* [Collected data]
• • •
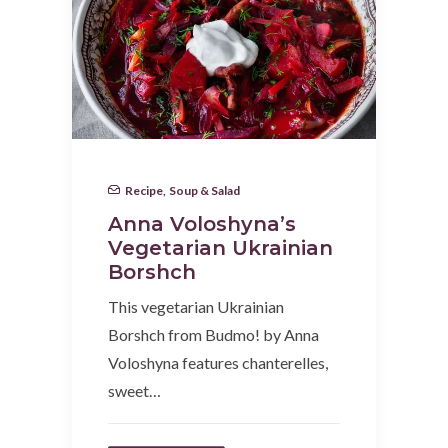
Recipe
,
Soup & Salad
Anna Voloshyna’s
Vegetarian Ukrainian
Borshch
This vegetarian Ukrainian
Borshch from Budmo! by Anna
Voloshyna features chanterelles,
sweet…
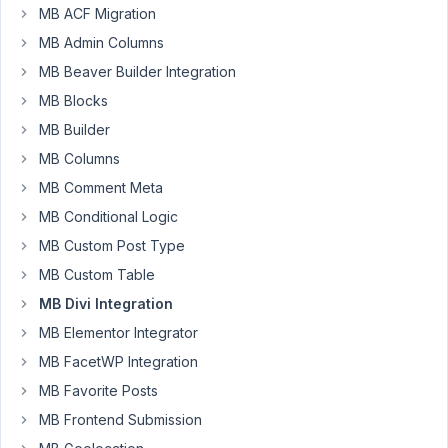
through
MB ACF Migration
2 (of 2
MB Admin Columns
total)
MB Beaver Builder Integration
MB Blocks
You
must
MB Builder
be
logged
MB Columns
in
to
MB Comment Meta
create
new
MB Conditional Logic
topics.
MB Custom Post Type
MB Custom Table
Username:
MB Divi Integration
MB Elementor Integrator
MB FacetWP Integration
Password:
MB Favorite Posts
MB Frontend Submission
Keep me signed in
• • •
* [AIM OF THE TASK]
Copy the text lines of every entry above verbatim, leaving out the pictures.

* [RESPONSE TO THE TASK]
Recipe
,
Soup & Salad
Anna Voloshyna’s
Vegetarian Ukrainian
Borshch
This vegetarian Ukrainian
Borshch from Budmo! by Anna
Voloshyna features chanterelles,
sweet…
through
MB ACF Migration
2 (of 2
MB Admin Columns
total)
MB Beaver Builder Integration
MB Blocks
You
must
MB Builder
be
logged
MB Columns
in
to
MB Comment Meta
create
new
MB Conditional Logic
topics.
MB Custom Post Type
MB Custom Table
Username:
MB Divi Integration
MB Elementor Integrator
MB FacetWP Integration
Password:
MB Favorite Posts
MB Frontend Submission
Keep me signed in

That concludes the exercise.